If you will excuse my indulgence I will use an example of an organisation dear to my heart.   I am on the governing body of; the Fred Hollows Foundation NZ.  We exist to eliminate avoidable blindness.  Excuse the pun but; this is our very clear focus!  Our sphere of operation is in the Pacific.  

However while this is a noble and lofty aim, by itself it is aspirational rather than being overly practical.  Hence the governing body along with management also needs to set the strategy through which it intends to achieve the aspirational goal or goals.  i.e. the practical steps we as an organisation will undertake.

Again to use Fred Hollows Foundation NZ as an example; we have four clear strategies we focus on;

  1. Perform eye surgeries
  2. Train eye doctors and nurses from the islands, for the islands, in the islands
  3. Help strengthen local health ministries
  4. Research and measure

Our strategic plans provide further break down and detail on these main strategies to achieve our overall aim.   As we are clear on the strategies it is then logical to monitor and measure our progress using these strategies as our lens.   Accordingly, our board reporting dashboard and KPIs are focused around these four strategies.  And while we have not explicitly called it as such; much of our annual stakeholder communication is a summation of our achievements against these KPIs that we could easily re-present as a statement of service performance in future.

Success Tips

There is a very important paragraph in the accounting standard that states the following:

The statement of service performance need include only the outputs that are significant to the performance of the entity. It is not expected to include a detailed account of everything the entity does.

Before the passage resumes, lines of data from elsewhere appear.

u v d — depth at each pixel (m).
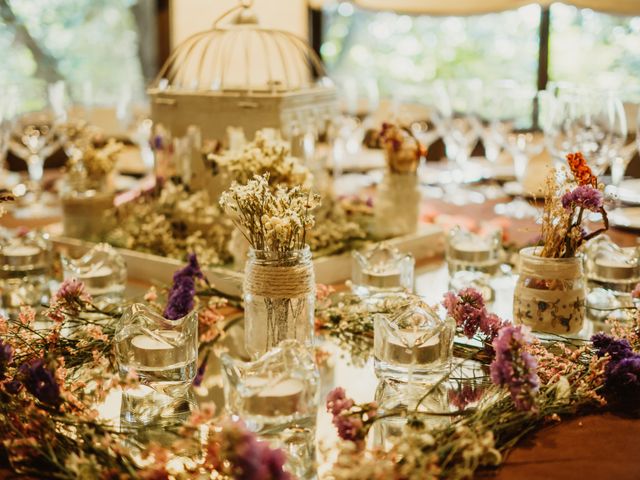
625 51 3.42
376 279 1.57
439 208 2.38
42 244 1.76
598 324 1.47
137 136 2.76
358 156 2.97
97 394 1.16
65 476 0.92
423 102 2.72
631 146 1.98
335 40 4.16
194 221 1.86
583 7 2.86
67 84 3.96
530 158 2.56
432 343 1.18
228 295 1.51
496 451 0.93
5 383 1.09
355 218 2.03
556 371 1.16
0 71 3.82
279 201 1.22
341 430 0.98
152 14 4.04
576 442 1.03
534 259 1.37
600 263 1.54
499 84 2.51
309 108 1.86
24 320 1.27
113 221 2.03
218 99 1.80
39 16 3.85
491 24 3.82
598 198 1.29
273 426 1.00
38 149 2.46
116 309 1.49
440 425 1.06
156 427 1.06
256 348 1.25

Or put another way; clarity often comes from brevity.   Beware the temptation of trying to report too much and hence losing the clarity, and impact of the reporting.   Giving people too much detail often is counterproductive to focusing on the important matters.   Rather than focusing on a lot of the detail the performance report essentially requests PBEs to report on their KPIs (key performance indicators).  That is, those key measures that show whether the organisation is achieving its aims or not.

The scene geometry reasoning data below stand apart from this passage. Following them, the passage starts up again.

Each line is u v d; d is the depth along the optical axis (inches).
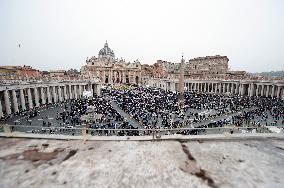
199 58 4128.9
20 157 302.8
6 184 234.2
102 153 318.0
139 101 2037.4
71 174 256.2
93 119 1315.2
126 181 241.1
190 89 3651.6
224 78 3196.4
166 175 254.7
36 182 238.5
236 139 382.0
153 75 5177.2
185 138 376.8
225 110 1676.9
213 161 293.4
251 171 265.6
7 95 1663.4
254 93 2842.0
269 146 351.6
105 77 4953.3
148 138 374.3
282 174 258.8
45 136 378.6
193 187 229.5
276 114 1528.1
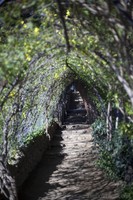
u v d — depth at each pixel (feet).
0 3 13.42
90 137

Another key consideration is how you can best present your SSP information.  “A picture tells a thousand words” may be a cliché…but it is also true.  Graphical presentation can often be an innovative and much more attractive and successful means to quickly tell your organisation’s story. 

And what about audit?

If the entity is subject to audit then this information will have to be audited.  Hence for many PBEs this entire performance report will also require to be audited.  That is, the auditors will also have to opine over the entity and statement of service performance report information as well as the other financial information. Hence the auditor will be reviewing to see that all key relevant KPIs are appropriately reported against.

The auditor will also need to understand, and then test to assess the accuracy of, the systems used to record the statement of service performance information reported.    Hence the organisation being audited will have a much easier process if they have good clear systems for how they record their service performance information.

Summary

This is a new requirement and will require some hard thinking by organisations regarding what service performance information to present for their organisation and how best to present it.  It may also require new information recording systems to be developed to ensure that the service performance information being collected is reliable.

However, at a conceptual level, an organisation with a clear vision and mission that is then further expanded into a strategic plan with KPIs or other milestone targets should have little difficulty in providing a valuable performance report.   And hopefully by the mandatory requirement for entities to consider their outputs and outcomes we should see better focus on the things that really matter towards achieving their purpose.